═════ Document section ═════
Boresight method

Abstract

A method for calibrating signals that uses continuous calibration throughout the signal collection process is described.

Description

TECHNICAL FIELD

The present invention is in the technical field of RF receivers and Direction Finding Methodologies and/or RFCalibration and Boresighting. More specifically, the present invention is a novel way of assuring accuracy during RF signal collection by using a continuous calibration signal (also called a reference signal) in the receiver to correct for phase and amplitude errors or perturbations.

BACKGROUND OF THE INVENTION

During the signal collection process used in direction finding (DF), signals are processed by multichannel receivers which take the collected signals and coherently frequency shift them down in frequency to an Intermediate Frequency (IF) or to baseband, so they can be digitized and processed at a lower frequency that is adequate for high bit Analog to Digital Converters (ADCs).
═════
Exercise => Copy everything in the boresight method text from "During the signal" down to "Digital Converters (ADCs).", renaming "multichannel receivers" to "multi-channel receivers". The listing that comes next has no connection to the boresight method text.
═════ Data supplied ═════
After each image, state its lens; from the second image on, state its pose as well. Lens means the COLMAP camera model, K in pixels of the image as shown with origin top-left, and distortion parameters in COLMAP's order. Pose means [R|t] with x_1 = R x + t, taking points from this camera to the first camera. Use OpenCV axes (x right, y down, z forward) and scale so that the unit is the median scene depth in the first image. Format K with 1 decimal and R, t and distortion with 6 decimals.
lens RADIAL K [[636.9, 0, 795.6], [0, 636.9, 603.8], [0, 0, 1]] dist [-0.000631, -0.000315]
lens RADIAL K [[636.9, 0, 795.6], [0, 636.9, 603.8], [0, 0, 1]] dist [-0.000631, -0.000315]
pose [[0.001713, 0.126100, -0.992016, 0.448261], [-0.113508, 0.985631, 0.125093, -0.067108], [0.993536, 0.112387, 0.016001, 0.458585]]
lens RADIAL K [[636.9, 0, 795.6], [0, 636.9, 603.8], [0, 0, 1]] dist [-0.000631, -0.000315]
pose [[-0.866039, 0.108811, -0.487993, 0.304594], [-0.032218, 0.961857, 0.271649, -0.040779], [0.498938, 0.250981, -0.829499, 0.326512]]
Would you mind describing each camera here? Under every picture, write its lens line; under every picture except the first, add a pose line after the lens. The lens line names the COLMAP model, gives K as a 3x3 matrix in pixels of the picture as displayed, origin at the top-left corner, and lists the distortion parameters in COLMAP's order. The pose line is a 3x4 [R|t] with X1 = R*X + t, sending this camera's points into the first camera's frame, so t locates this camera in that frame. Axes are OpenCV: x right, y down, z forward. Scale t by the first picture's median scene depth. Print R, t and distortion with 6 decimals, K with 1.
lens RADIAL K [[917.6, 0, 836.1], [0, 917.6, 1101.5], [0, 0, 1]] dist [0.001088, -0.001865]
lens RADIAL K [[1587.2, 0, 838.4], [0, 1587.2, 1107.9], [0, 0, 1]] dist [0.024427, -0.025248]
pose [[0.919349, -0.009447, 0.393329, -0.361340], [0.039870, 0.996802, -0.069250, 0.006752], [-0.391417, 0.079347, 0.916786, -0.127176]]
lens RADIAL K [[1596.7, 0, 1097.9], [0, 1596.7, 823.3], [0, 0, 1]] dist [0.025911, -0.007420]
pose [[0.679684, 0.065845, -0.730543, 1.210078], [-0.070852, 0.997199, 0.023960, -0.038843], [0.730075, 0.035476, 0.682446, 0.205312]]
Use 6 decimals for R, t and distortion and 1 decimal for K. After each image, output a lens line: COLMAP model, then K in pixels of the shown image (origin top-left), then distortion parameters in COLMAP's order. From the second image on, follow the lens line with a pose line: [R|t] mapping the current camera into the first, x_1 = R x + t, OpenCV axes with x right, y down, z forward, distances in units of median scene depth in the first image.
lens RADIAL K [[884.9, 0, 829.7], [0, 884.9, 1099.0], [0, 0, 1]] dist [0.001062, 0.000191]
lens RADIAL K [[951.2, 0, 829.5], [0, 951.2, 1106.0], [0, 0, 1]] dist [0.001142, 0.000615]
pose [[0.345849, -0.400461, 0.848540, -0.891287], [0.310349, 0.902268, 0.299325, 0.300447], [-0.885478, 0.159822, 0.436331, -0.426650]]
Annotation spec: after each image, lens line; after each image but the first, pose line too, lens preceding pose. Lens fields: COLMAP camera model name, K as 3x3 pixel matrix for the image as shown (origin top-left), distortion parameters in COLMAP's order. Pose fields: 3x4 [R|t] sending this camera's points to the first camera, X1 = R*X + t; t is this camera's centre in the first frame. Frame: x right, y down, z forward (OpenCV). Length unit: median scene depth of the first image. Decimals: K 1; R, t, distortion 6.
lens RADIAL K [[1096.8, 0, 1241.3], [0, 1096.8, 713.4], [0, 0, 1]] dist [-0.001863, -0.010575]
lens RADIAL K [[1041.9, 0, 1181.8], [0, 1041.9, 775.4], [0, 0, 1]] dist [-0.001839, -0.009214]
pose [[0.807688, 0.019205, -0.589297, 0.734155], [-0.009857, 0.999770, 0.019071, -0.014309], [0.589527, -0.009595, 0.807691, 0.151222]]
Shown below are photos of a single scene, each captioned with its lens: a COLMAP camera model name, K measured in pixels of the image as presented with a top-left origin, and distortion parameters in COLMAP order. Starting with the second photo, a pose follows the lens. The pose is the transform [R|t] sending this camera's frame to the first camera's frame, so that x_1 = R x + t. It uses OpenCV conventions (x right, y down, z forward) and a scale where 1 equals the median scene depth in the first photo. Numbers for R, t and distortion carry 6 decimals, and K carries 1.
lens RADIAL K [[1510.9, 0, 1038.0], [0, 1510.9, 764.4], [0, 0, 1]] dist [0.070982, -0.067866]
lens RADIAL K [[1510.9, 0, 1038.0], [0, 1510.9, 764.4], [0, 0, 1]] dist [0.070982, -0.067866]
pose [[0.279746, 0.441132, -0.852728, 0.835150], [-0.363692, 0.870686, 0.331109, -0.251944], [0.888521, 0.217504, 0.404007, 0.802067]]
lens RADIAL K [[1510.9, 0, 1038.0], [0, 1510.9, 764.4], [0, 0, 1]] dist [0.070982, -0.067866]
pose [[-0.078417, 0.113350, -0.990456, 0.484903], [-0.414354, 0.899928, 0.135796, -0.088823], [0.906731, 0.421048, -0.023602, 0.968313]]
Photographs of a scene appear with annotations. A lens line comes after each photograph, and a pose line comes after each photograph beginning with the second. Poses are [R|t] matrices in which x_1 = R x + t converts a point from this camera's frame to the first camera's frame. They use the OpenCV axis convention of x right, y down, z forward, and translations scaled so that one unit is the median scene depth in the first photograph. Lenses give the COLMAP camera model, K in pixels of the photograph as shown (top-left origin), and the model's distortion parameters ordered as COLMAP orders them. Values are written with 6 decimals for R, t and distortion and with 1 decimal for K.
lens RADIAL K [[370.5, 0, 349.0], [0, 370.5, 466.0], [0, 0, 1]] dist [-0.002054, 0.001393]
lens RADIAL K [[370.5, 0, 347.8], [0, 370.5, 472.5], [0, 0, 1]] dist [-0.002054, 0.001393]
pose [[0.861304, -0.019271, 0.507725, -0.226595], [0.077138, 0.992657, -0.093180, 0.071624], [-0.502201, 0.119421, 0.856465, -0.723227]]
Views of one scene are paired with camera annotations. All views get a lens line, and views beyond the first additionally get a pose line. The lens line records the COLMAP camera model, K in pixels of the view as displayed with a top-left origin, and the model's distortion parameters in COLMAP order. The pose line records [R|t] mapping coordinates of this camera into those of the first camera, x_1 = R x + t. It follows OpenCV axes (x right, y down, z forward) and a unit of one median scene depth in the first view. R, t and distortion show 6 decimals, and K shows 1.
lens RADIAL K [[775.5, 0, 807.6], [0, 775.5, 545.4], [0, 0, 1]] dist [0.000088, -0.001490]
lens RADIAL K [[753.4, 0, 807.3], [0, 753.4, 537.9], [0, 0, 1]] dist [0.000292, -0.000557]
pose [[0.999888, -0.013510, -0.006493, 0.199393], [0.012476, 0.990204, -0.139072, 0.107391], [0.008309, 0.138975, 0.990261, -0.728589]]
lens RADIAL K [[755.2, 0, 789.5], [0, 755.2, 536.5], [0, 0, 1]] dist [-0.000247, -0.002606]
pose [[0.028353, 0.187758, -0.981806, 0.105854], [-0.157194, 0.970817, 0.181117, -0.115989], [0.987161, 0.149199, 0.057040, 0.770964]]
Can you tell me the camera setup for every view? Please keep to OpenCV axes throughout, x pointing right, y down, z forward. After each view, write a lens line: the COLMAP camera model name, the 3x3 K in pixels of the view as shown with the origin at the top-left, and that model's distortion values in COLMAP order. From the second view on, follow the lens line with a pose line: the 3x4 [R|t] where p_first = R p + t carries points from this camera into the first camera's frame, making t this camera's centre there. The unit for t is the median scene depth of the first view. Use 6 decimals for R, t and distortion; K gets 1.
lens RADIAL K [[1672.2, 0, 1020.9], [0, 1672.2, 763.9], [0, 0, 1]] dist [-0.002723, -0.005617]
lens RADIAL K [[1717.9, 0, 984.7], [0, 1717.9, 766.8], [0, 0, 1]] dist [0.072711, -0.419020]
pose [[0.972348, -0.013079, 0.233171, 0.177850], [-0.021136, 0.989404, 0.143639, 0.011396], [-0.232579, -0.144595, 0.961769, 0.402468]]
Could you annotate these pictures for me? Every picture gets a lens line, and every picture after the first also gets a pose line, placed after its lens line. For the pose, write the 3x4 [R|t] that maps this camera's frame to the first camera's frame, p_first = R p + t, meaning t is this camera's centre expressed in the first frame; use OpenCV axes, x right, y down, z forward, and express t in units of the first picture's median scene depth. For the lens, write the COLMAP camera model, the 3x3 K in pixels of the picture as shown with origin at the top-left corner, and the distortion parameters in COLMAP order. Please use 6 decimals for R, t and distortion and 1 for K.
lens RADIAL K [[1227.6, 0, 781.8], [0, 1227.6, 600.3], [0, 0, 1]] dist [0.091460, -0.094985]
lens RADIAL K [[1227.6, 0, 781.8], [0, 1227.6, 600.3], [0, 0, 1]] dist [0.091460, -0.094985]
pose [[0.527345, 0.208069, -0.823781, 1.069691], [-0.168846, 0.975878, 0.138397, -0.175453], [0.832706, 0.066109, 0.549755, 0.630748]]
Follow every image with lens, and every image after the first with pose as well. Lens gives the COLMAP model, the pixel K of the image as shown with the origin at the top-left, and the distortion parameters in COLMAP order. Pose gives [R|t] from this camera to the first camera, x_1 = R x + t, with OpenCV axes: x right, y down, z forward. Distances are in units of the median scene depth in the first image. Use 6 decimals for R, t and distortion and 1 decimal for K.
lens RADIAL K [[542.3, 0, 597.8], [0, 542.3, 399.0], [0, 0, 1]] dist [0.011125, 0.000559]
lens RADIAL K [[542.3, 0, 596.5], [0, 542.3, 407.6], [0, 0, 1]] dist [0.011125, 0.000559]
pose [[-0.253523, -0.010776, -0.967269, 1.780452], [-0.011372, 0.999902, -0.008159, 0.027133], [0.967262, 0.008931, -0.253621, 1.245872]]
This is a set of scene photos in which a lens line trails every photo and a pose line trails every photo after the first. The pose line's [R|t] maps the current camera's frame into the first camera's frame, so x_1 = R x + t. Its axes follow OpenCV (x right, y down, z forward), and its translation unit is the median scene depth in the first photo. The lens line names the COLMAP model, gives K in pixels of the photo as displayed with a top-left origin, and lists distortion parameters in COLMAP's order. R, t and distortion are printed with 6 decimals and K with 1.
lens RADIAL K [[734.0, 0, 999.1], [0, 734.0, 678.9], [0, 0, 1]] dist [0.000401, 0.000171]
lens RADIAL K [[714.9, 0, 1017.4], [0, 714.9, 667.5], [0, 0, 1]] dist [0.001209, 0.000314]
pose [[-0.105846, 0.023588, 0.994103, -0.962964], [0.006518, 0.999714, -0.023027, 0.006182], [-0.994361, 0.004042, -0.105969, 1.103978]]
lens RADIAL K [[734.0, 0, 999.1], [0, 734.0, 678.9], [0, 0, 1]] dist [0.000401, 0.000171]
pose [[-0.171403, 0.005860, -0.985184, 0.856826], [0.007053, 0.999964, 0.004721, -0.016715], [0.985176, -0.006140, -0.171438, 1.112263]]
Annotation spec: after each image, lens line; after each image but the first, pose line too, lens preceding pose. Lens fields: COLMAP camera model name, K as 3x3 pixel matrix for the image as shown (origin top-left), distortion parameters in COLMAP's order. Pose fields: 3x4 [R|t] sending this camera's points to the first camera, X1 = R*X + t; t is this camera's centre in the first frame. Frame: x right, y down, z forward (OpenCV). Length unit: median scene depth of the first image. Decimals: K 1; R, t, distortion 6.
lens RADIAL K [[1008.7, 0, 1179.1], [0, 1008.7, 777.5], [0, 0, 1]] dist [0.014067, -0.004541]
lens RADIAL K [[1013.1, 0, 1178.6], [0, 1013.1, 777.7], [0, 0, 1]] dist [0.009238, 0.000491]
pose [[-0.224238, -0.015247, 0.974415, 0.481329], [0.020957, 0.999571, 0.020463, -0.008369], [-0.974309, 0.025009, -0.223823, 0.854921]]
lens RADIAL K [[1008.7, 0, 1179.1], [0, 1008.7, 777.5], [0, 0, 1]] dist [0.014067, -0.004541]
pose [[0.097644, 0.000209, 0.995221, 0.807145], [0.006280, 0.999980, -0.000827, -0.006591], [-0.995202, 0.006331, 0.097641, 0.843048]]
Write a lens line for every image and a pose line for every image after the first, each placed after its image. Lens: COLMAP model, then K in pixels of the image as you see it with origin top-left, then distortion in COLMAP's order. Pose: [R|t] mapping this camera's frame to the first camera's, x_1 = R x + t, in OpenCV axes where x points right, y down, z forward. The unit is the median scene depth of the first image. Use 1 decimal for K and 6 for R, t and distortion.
═════
Problem solution =>
During the signal collection process used in direction finding (DF), signals are processed by multi-channel receivers which take the collected signals and coherently frequency shift them down in frequency to an Intermediate Frequency (IF) or to baseband, so they can be digitized and processed at a lower frequency that is adequate for high bit Analog to Digital Converters (ADCs).